Is Kernel Virtual Memory pages are swappable - linux-kernel

Like each user level process has its own Virtual memory space whose pages are swapped out/in, does Linux Kernel's Virtual memory pages are swappable ?

Kernel space pages don't get page-{in,out} by design and are pinned to memory. The pages in the kernel can usually be trusted from a security point of view, while the user space pages should NOT be trusted.
For this reason you don't have to worry about accessing kernel buffers directly in your code. While its not the same the user space buffers, without worrying about handling page faults.
Kernel space pages cannot page-out by design, as you may want to consider what would your application do when the page containing the instructions for handling a page fault gets page-out!

No, kernel memory is not swapped on Linux.

Related

Page Fault in Linux Kernel

I have few questions after reading Mel Gorman's book Understanding the Linux Virtual Memory Manager. Section 4.3 Process Address Space Descriptor says kernel threads never page fault or access the user space portion. The only exception is page faulting within the vmalloc space . Following are my questions.
kenrel threads never page fault: Does this mean only user space code triggers page fault? If a kmalloc() or vmalloc() is called, will it not page fault? I believe the kernel has to map these to the anon pages. When a write to this pages is performed, a page fault occurs. Is my understanding correct?

» Data below:

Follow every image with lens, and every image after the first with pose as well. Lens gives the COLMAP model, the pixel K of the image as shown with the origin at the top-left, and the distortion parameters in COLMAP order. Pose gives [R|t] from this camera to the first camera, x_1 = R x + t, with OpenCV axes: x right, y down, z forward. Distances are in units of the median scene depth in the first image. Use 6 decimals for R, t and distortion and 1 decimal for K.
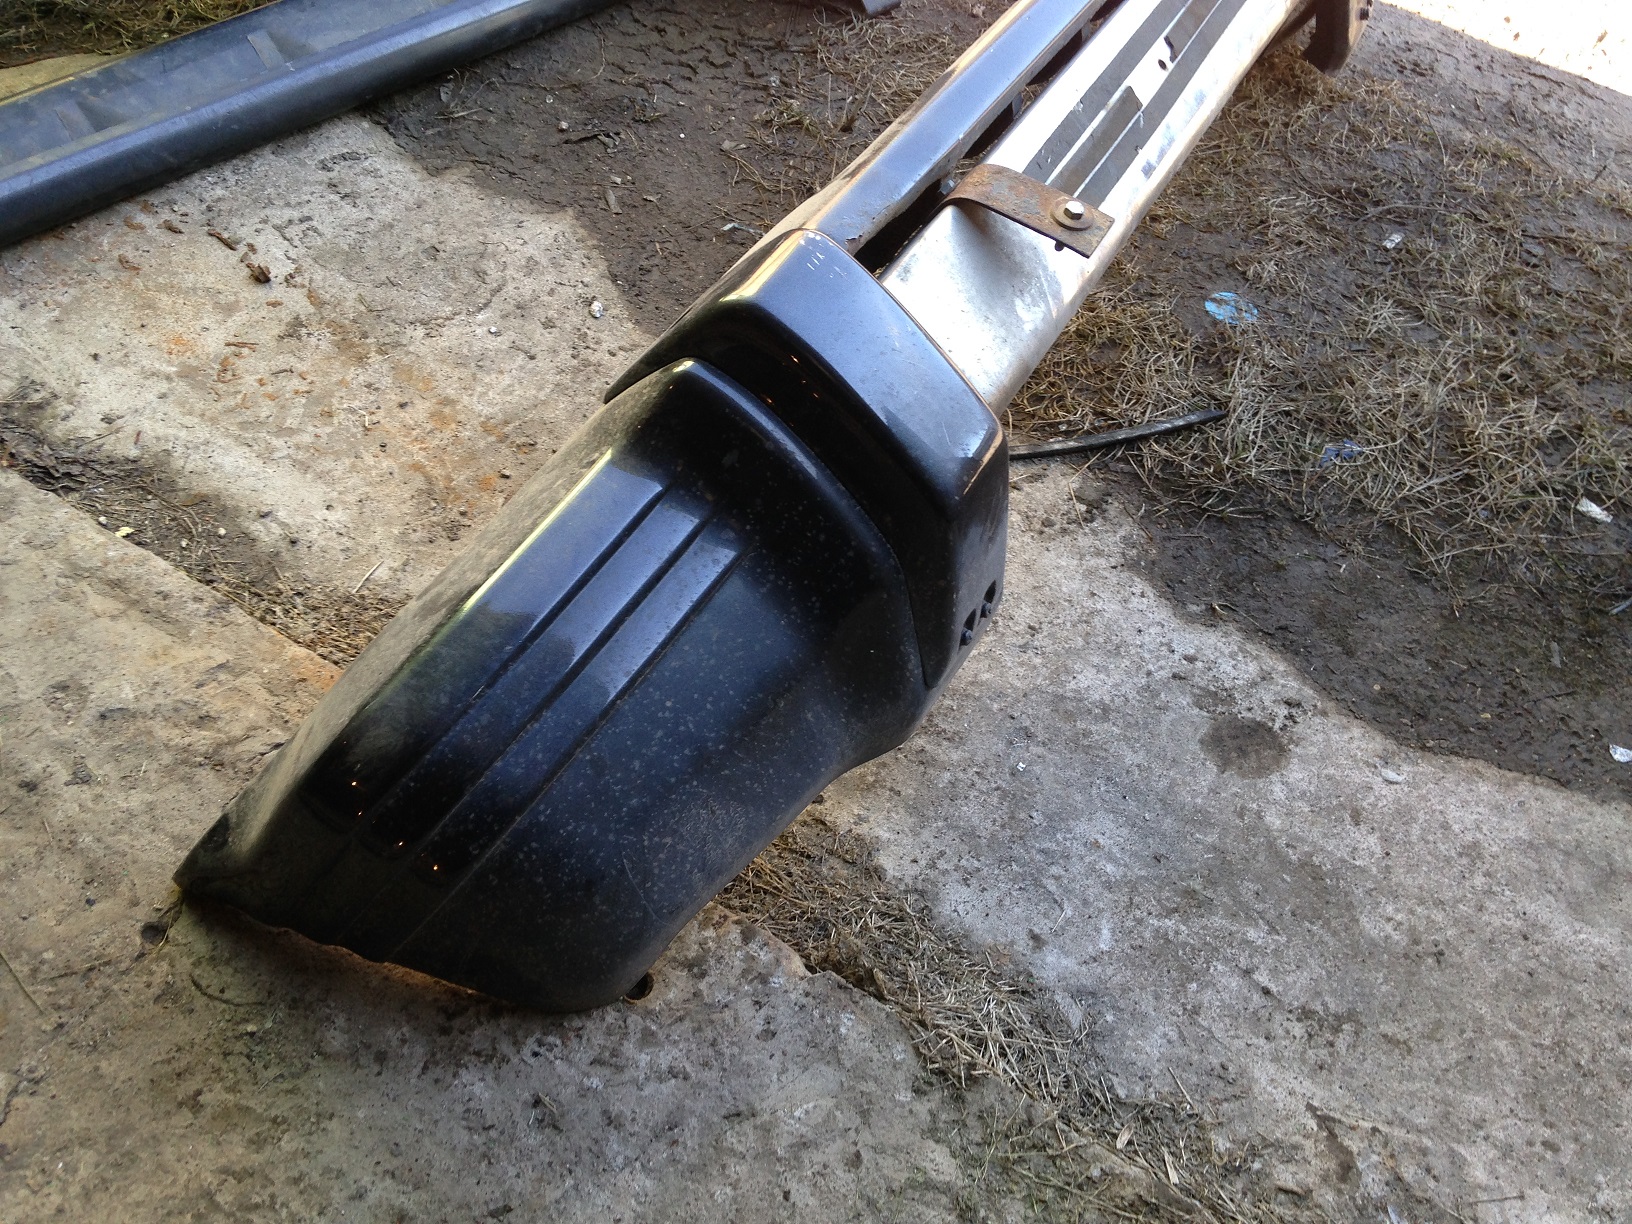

» Brief 1:
Answer the following from the kernel memory thread:
(a) According to the first reply, which pages can usually be trusted from a security point of view, and which should not be trusted?
(b) How does the one-sentence reply answer whether kernel memory is swapped on Linux?
(c) Which section of Mel Gorman's book does the related post cite?
» Brief 2: Return the passage of the kernel memory thread starting with "Kernel space pages don't" and going on through "NOT be trusted.", copied with no changes.

» Result 1:
(a) Pages in the kernel can usually be trusted, and user space pages should not be trusted.
(b) It says that kernel memory is not swapped on Linux.
(c) Section 4.3, Process Address Space Descriptor.

» Result 2:
Kernel space pages don't get page-{in,out} by design and are pinned to memory. The pages in the kernel can usually be trusted from a security point of view, while the user space pages should NOT be trusted.